I've been writing for ORGZine for about three months now, and I can't shake a certain feeling of deja-vu. I used to be, if not active, then certainly extremely interested in a few areas of digital rights back in the late 90s and early 2000s. My particular geekdoms were largely centred around the Open Source space and the music downloads space (remember Napster?)
I then graduated from University, got a real job in IT and promptly became much less of a geek in my spare time - until I came across the Open Rights Group a couple of years ago, and was persuaded to become a supporter when they took on the BBC over a Dalek knitting pattern. So what had I missed in the intervening years? Not much, as it turns out.
For a start, we are still having the copyright debate, except that now the UK has followed in the footsteps of the US DMCA with our own Digital Economy Act. Okay, Creative Commons has expanded its reach which is great news, but the mainstream content industries continue to stick their collective heads in the sand, sometimes in creative new ways. What's a girl to do other than try to hit them where it hurts, and point out alternatives to the monumental stupidity that is DRM?
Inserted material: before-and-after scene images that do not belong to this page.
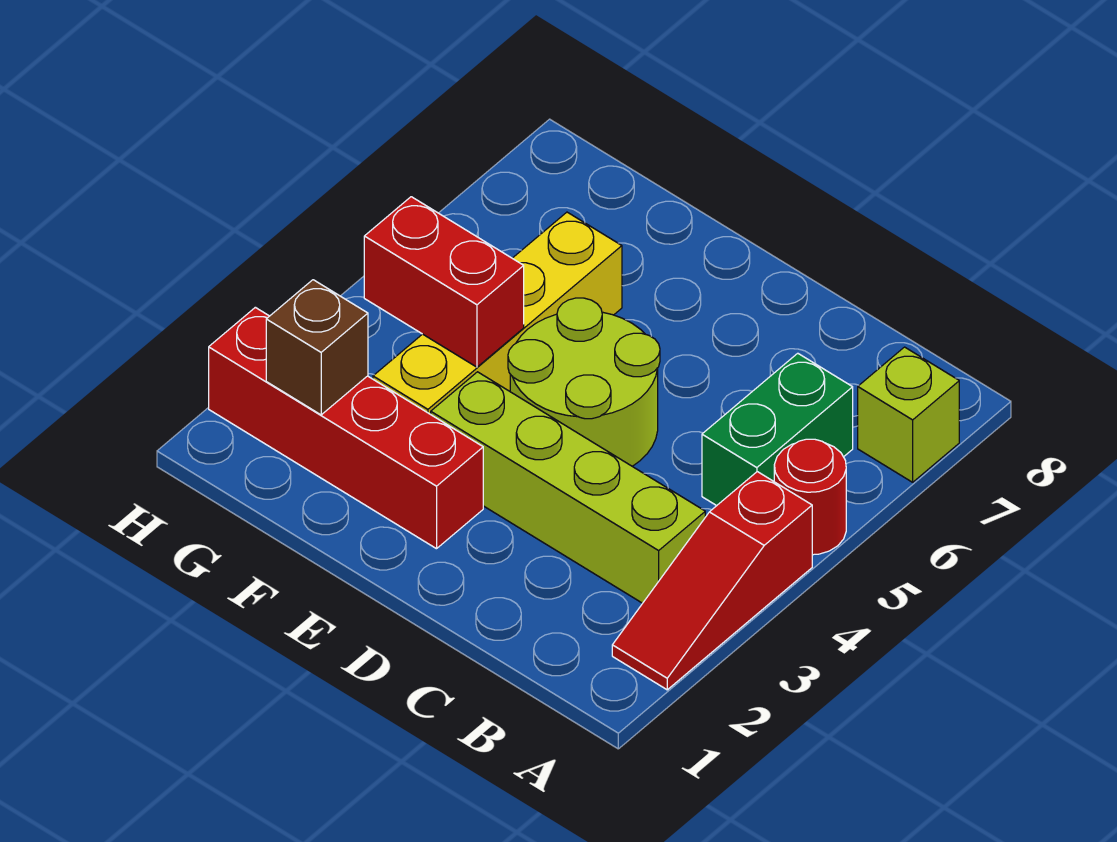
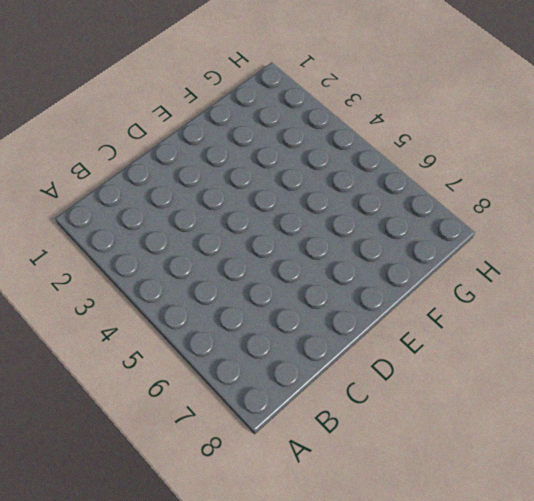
none -> red slope A2:A4 level 1 top 4
none -> red round brick A5 level 1

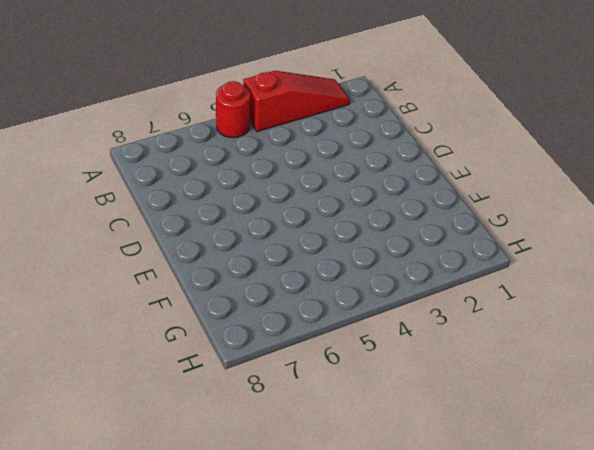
none -> lime brick A7 level 1
none -> lime brick B3:E3 level 1

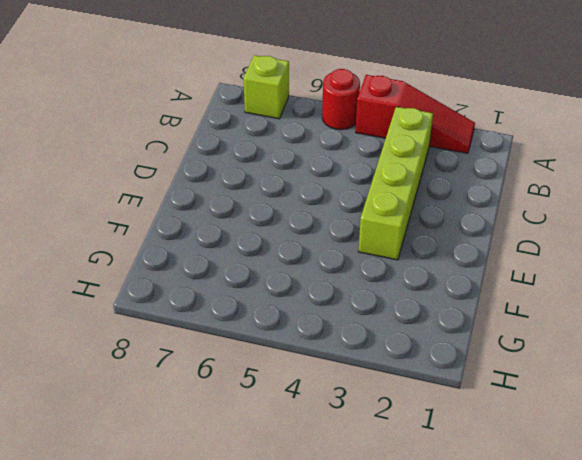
none -> green brick B5:B6 level 1
none -> lime round brick D4:E5 level 1

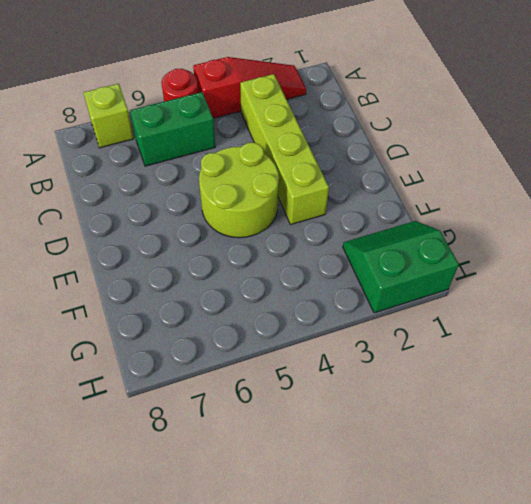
green slope G1:H2 level 1 top H -> red brick E2:H2 level 1
none -> yellow brick F3:F6 level 1
none -> red brick F4:G4 level 2

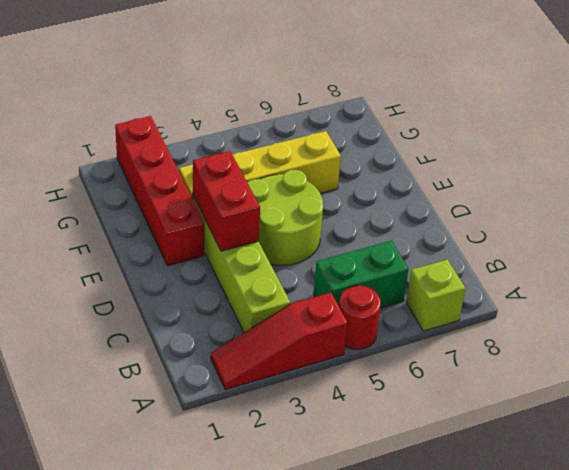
red brick D3:E3 level 2 -> red brick F4:G4 level 2
none -> brown brick G2 level 2

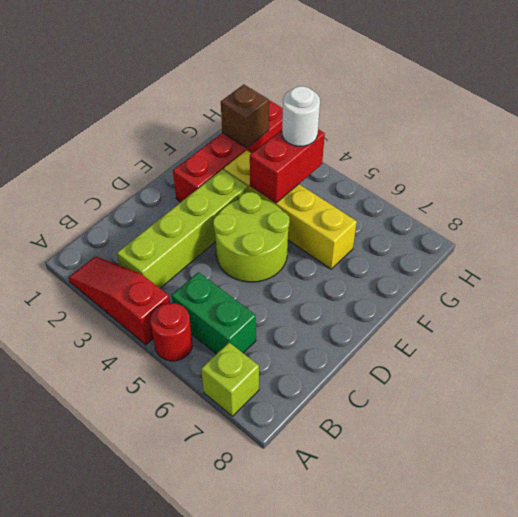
white round brick G4 level 3 -> none

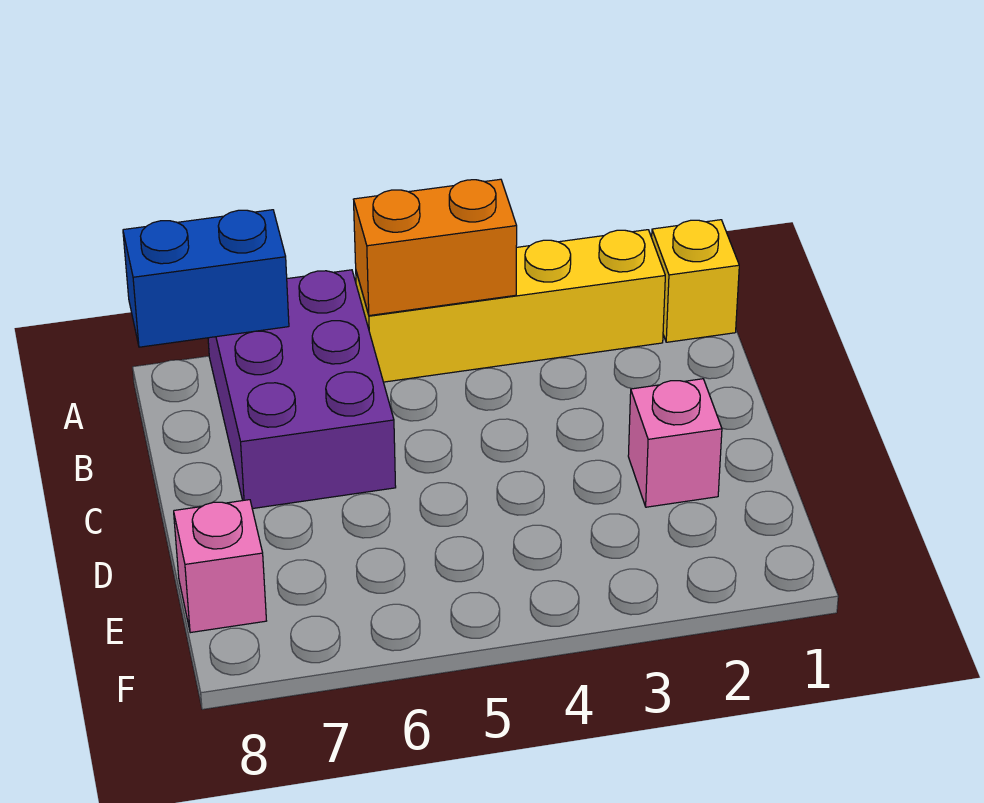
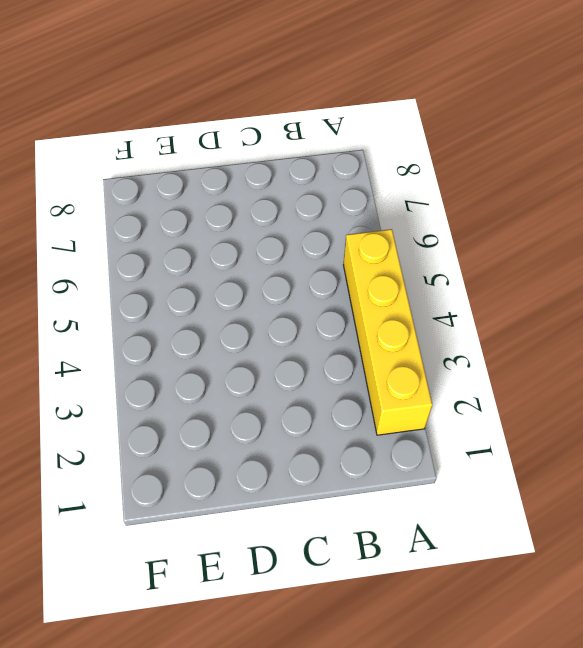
none -> yellow brick A1 level 1
none -> purple brick A6:C7 level 1

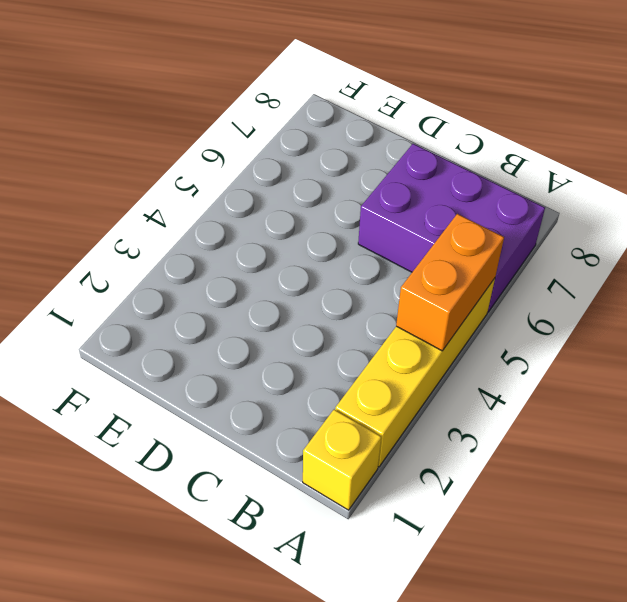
none -> pink brick D2 level 1
none -> pink brick E8 level 1

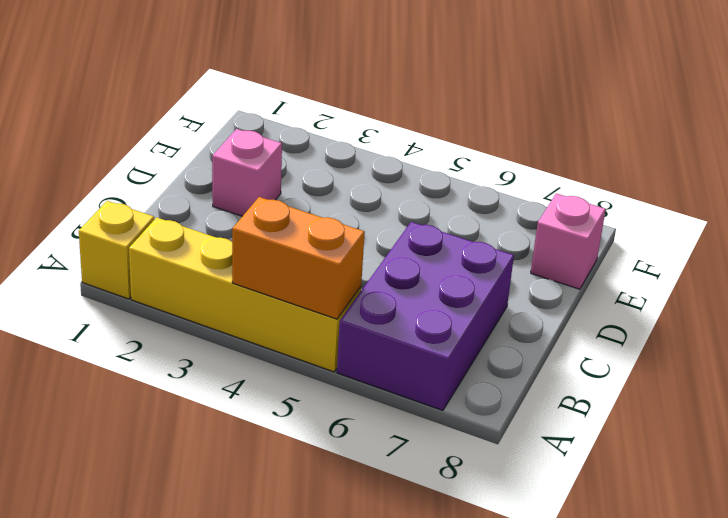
none -> blue brick A7:A8 level 2

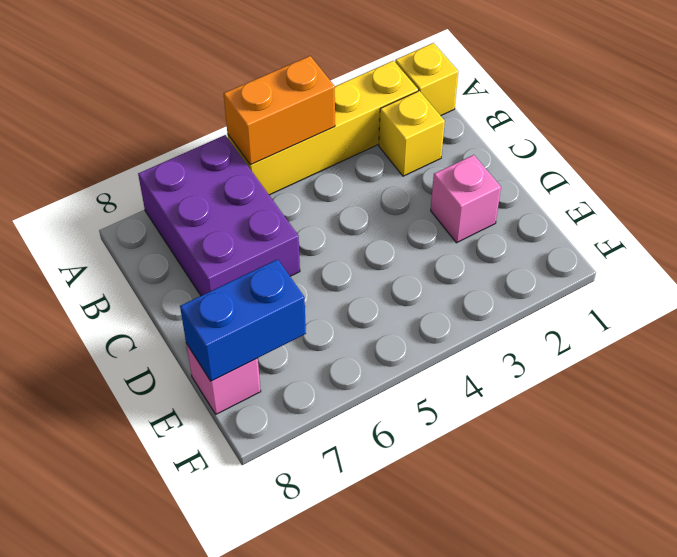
yellow brick B2 level 1 -> none
blue brick E7:E8 level 2 -> blue brick A7:A8 level 2

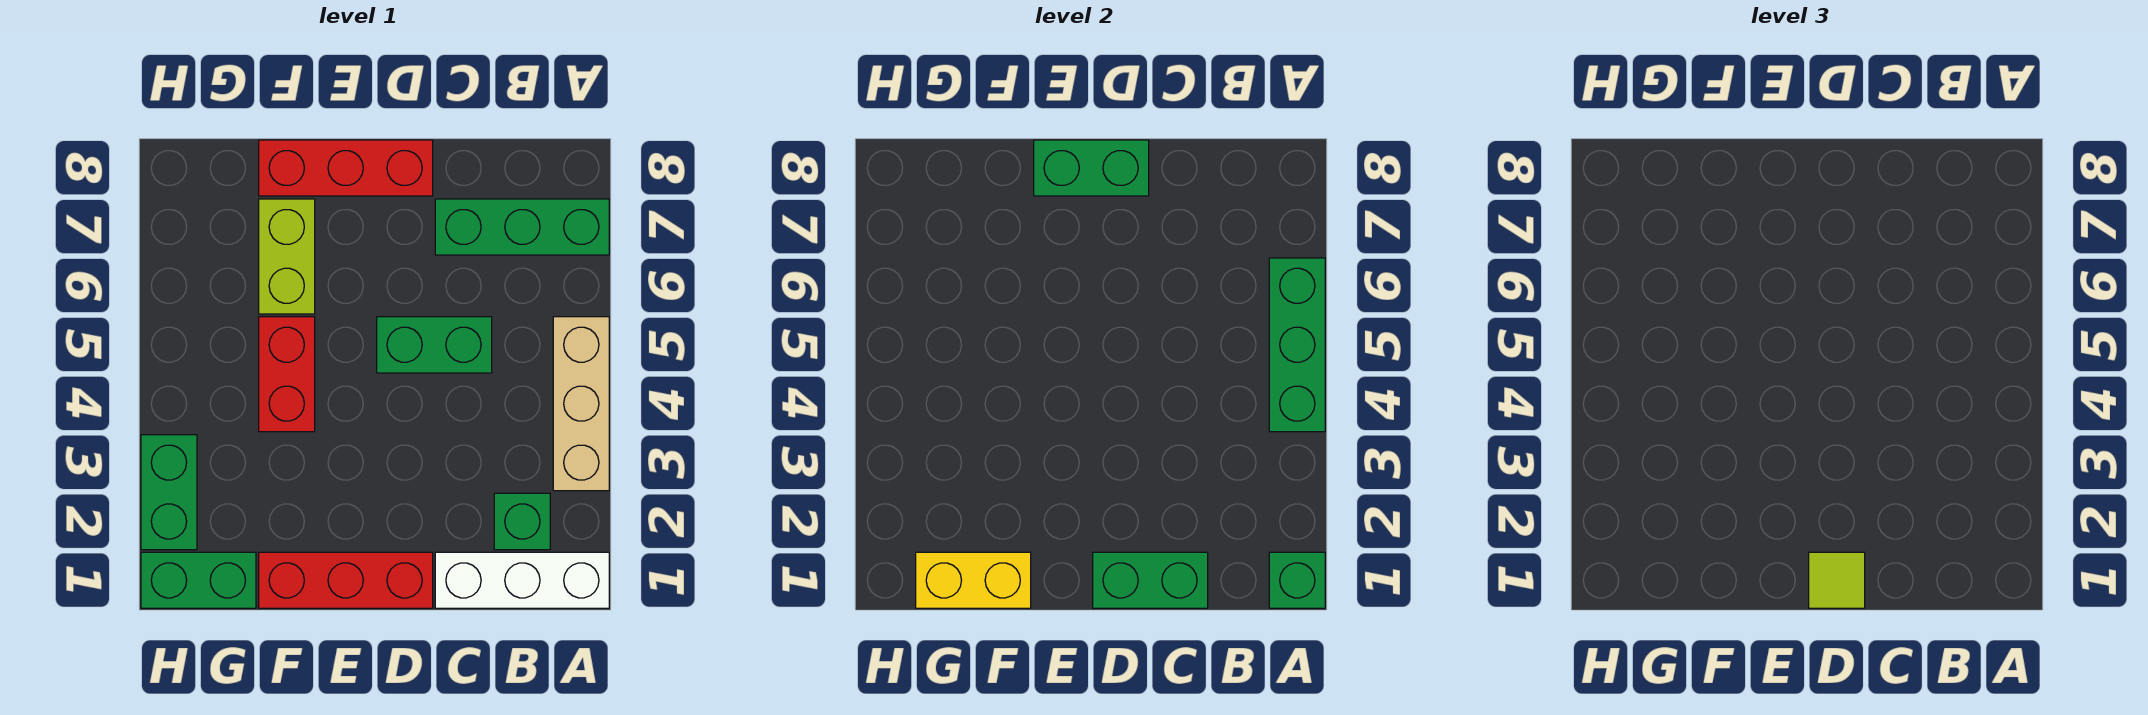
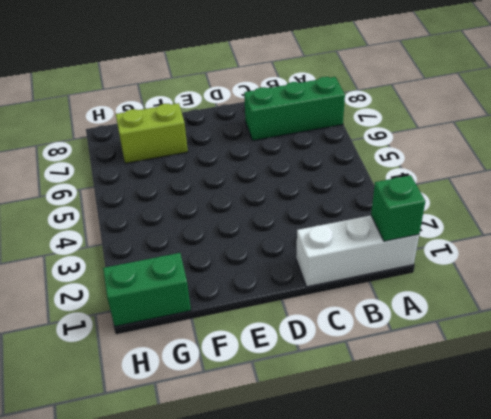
lime brick F7:G7 level 1 -> lime brick F6:F7 level 1
none -> tan brick A3:A5 level 1
none -> green brick B2 level 1
none -> green brick C5:D5 level 1

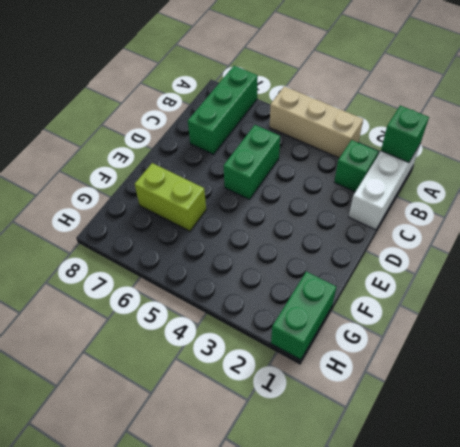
none -> red brick D1:F1 level 1
none -> red brick D8:F8 level 1
none -> red brick F4:F5 level 1

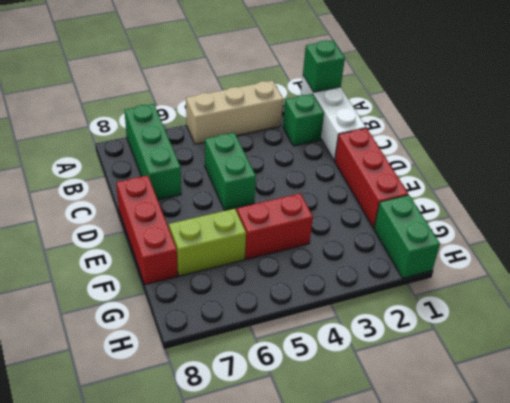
none -> green brick H2:H3 level 1
none -> green brick A4:A6 level 2
none -> green brick C1:D1 level 2

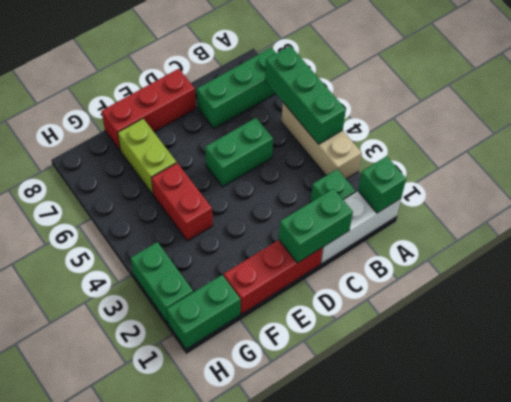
none -> green brick D8:E8 level 2
none -> yellow brick F1:G1 level 2
none -> lime tile D1 level 3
Things aren't much better on the Open Source side. Writing this article on a possible security backdoor in OpenBSD and the advantages of Open Source security, I might as well have been back in the year 2000. When I mentioned it to a friend who shares some of my interests in the Digital Rights space he said, "But surely that debate has been had and concluded and the good guys won ten years ago?"
To some extent that's true: within certain communities - geeks and techies like my friend and me - that debate is well and truly dead. To the public at large, and more scarily to most of our leaders and policy makers, this is still new ground.
What finally convinced me that I had really gotten into my time machine and headed back ten years was this wonderfully sarcastic Computer World article on the recent "cyber espionage" announcement by the Foreign Office. I looked at the name of the author and rather thought that sounded familiar. Eventually it clicked: back when we were still having the Open Source debate, Glyn Moody wrote Rebel Code, a wonderful little book on the history of Linux and the Open Source movement. And here he is, still preaching Open Source, and here I am, still doing the same.
What both the copyright and Open Source space have in common is that law-makers are easily influenced by powerful lobby groups in these areas - the content industry and technology vendors. There is currently one person in the House of Commons who has worked as a scientist (Julian Huppert MP), and not that many more who have worked in technology.
They are under a powerful onslaught of "education" by lobby groups. Those of us who settled these debates ten years ago amongst ourselves need to reach out to our MPs, our ministers, and where possible to key civil servants and try to reverse some of that brain washing they've undergone by lobbyists.
What you can do? You can join the Open Rights Group. And next time the UK government declares it 'doesn't know how much it spends on IT but by golly, it'll spend less!', you can write to your MP or the responsible minister and try to educate them. Be polite, be gentle - explain the issues, explain why they should care. One by one, sooner or later, we'll get them.